Ein Blick auf das Programm des Trainingslagers in der Vulkaneifel macht klar: Nur vor dem Laptop sitzen, reicht nicht. Die Teilnehmer müssen beim Hindernislauf und beim Fitnesstest beweisen, dass sie auch körperlich leistungsfähig sind - nicht nur am Rechner. Später geht's dann aber wieder zurück an Tastatur und Maus: In einer Lagerhalle trifft die Gruppe um Nils Pichler auf Oberfeldwebel Marc Brinkmann. Der Spezialist für mobile Kommunikationssysteme steigt direkt mit einer Aufgabe ein: "Ihr habt gestern die Funktionalität von IP-Adresse und Subnetmaske kennengelernt. Heute richtet ihr auf den Laptops einen abgesetzten Arbeitsplatz ein." Sofort hört man die Gruppe Begriffe wie TeraTerm, Telnet oder Standardgateway murmeln. Auf den Bildschirmen erscheinen Worte wie #interface, #conf. Für den Laien sind sie völlig unverständlich. Aber die Bundeswehr sucht ja auch keine Laien. Sie sucht Nerds wie Nils Pichler. Die können sich mittels der Begriffe ihren Weg in ein System hacken.
Pichler war bereits wenige Monate Soldat, musste aber aus gesundheitlichen Gründen abbrechen. Mit Fachhochschulreife und seinem Beruf als informationstechnischer Assistent steuert er nun erneut Richtung Bundeswehr. "Die suchen ja Fachkräfte", sagt er. Der 20-Jährige weiß um die Besonderheiten des Berufs. Der hohen Wahrscheinlichkeit eines Auslandseinsatzes sehe er mit Respekt entgegen.
Die Bundeswehr bietet IT-Camps nicht nur in Gerolstein, sondern bundesweit an. Neben Dillingen an der Donau und der Marinetechnikschule in Parow machen die Cyber Days auch noch Station im Informationstechnikbataillon 381 in Storkow.
Extra: WARUM BRAUCHT ES EINE CYBER-ARMEE?

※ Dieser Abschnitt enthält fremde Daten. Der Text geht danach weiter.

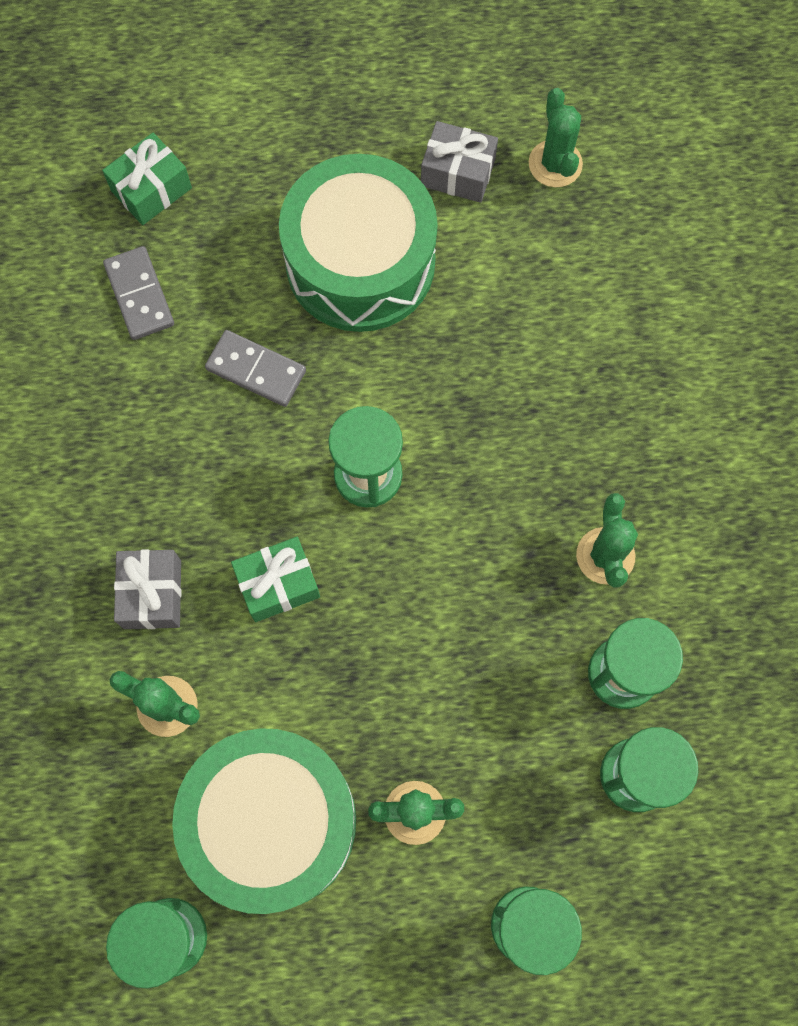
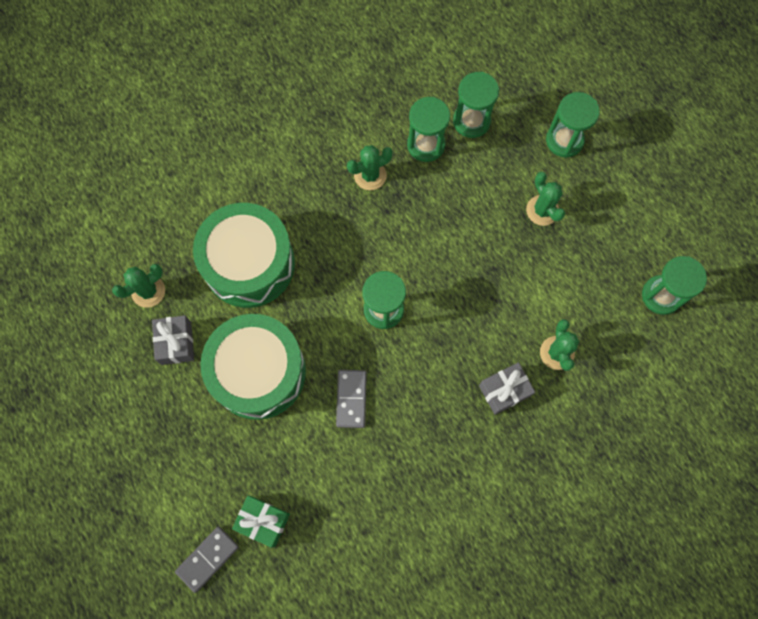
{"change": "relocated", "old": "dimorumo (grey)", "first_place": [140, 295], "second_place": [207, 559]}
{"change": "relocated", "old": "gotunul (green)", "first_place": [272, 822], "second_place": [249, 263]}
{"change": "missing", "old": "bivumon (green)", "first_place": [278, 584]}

 Wie kann man in ein System einsteigen und was soll man mit diesem Kabelbaum anstellen? Das konnte man beim IT-Camp der Bundeswehr in Gerolstein lernen. Fotos (2): Bundeswehr

Wie kann man in ein System einsteigen und was soll man mit diesem Kabelbaum anstellen? Das konnte man beim IT-Camp der Bundeswehr in Gerolstein lernen. Fotos (2): Bundeswehr

Foto: (e_gero )


Längst werden Kriege nicht mehr ausschließlich an Land, in der Luft oder im Wasser geführt. Terrororganisationen, aber auch Staaten starten längst Hackerangriffe auf die Bundesrepublik. Darauf muss auch die Armee reagieren. Das geht so weit, dass Verteidigungsstaatssekretärin Katrin Suder meint: "Das Thema Cybersicherheit ist das größte Sicherheitsproblem für die Bundeswehr."